5 Pieces of College Application Advice
September 28, 2016
Applying for college can be an overwhelming, scary process. These simple tips will help to make some sense of the madness.
1. Stay organized.
There is a lot going on with college applications, from letters of recommendation to different deadlines, so you need to be able to keep track of it all.
Make a spreadsheet with the schools you are applying to. Include the different deadlines, application requirements and anything else you can think of on your spreadsheet. Then, when you finish the essay for ABC University, you can highlight it, so you know it’s taken care of.
This one document can store all the information you need in order to give your brain a little break.
2. Use the same name.
Pick one name to put on every college form you ever see. I did not do this, so I got mail addressed to Katelyn, Katie, Katelyn M, Katie M, Katie Marie, Katelyn Marie and even Katie Ray.
I got doubles and triples of pamphlets from schools because they thought I was a million different people. Choose one name and stick with it, on everything from college tour surveys to the SAT/ACT. It will save your mail carrier, the Earth and your sanity.
3. Ask early, remind often.
Some colleges ask for letters of recommendations as a part of the application process. You can ask your teachers, coaches, bosses, club advisors or guidance counselors to write you a recommendation, but make sure to ask these people way before your deadline.
You are asking them to do you a favor by writing a complimentary letter to a college. Don’t put them in a bad mood by procrastinating to the point where they will have to rush to get it done. Also, these people probably have a lot of other things going on, so it’s okay to politely remind them of your deadline. I don’t recommend doing this every day, but maybe once a week to check in.
4. Use your resources.
Your guidance counselors, your parents and the internet have a ton to offer.
Your counselor can help narrow down a list of schools, collect your transcript information and put you in contact with colleges. Your parents can proofread your essay, help plan visits to campuses and act as a sounding board for your concerns or questions. The internet can handle anything in between. There are apps to proofread personal statements for grammar. Colleges put additional information about their application and selection processes on their websites. Odds are, if you have a questions the internet ahs the answer somewhere.
5. Be true to yourself.
The center of the college application process is you.

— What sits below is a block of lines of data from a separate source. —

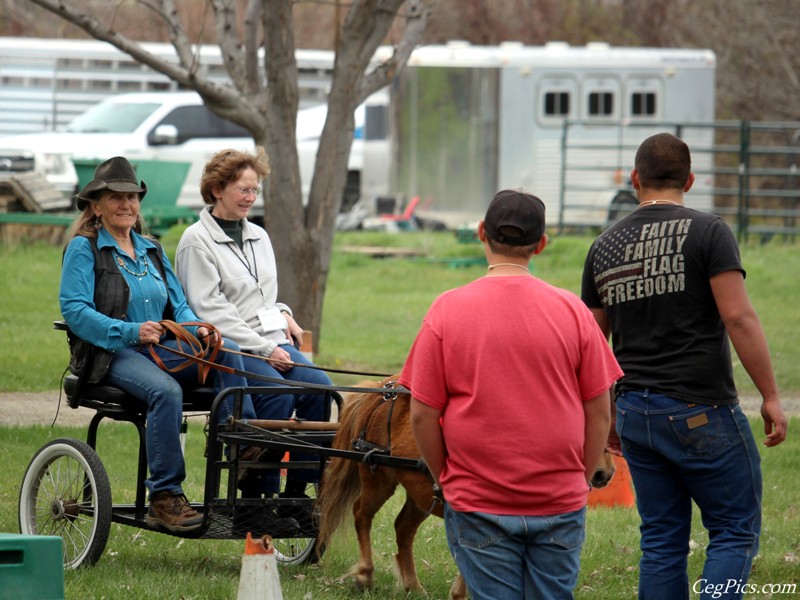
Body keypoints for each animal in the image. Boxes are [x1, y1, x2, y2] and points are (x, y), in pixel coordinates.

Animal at [316, 378, 616, 596]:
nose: (606, 473)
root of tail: (382, 390)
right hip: (377, 477)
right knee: (361, 515)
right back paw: (365, 574)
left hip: (420, 493)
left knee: (403, 529)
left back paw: (413, 585)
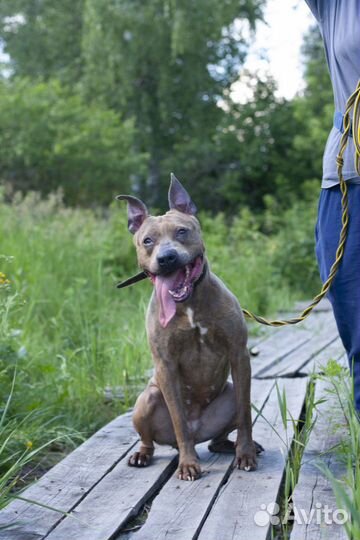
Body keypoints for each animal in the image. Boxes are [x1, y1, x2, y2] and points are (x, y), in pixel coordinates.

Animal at [118, 174, 258, 480]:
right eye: (147, 240)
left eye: (182, 231)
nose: (167, 258)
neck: (189, 305)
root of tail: (199, 431)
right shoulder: (166, 366)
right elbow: (179, 420)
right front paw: (188, 464)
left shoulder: (239, 355)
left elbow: (245, 415)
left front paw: (246, 453)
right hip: (147, 398)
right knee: (153, 438)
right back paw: (143, 455)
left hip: (229, 393)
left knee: (220, 435)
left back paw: (234, 446)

You are the one in the driver’s seat. You can pick where you apply, where you go after you receive your acceptance letters and what you want to do for the rest of your life. Be yourself in the whole application. The essay should be completely unique to you and your perspective. If someone else could have written it, then it is too generic. Share your experiences, your struggles and your passions. Or use your application to show off all the cool things you’ve done and everything you’ve been dreaming about doing. Being you should be easy because you’ve been doing it your whole life anyway. Stay true to who you are, and the colleges will see that shine through.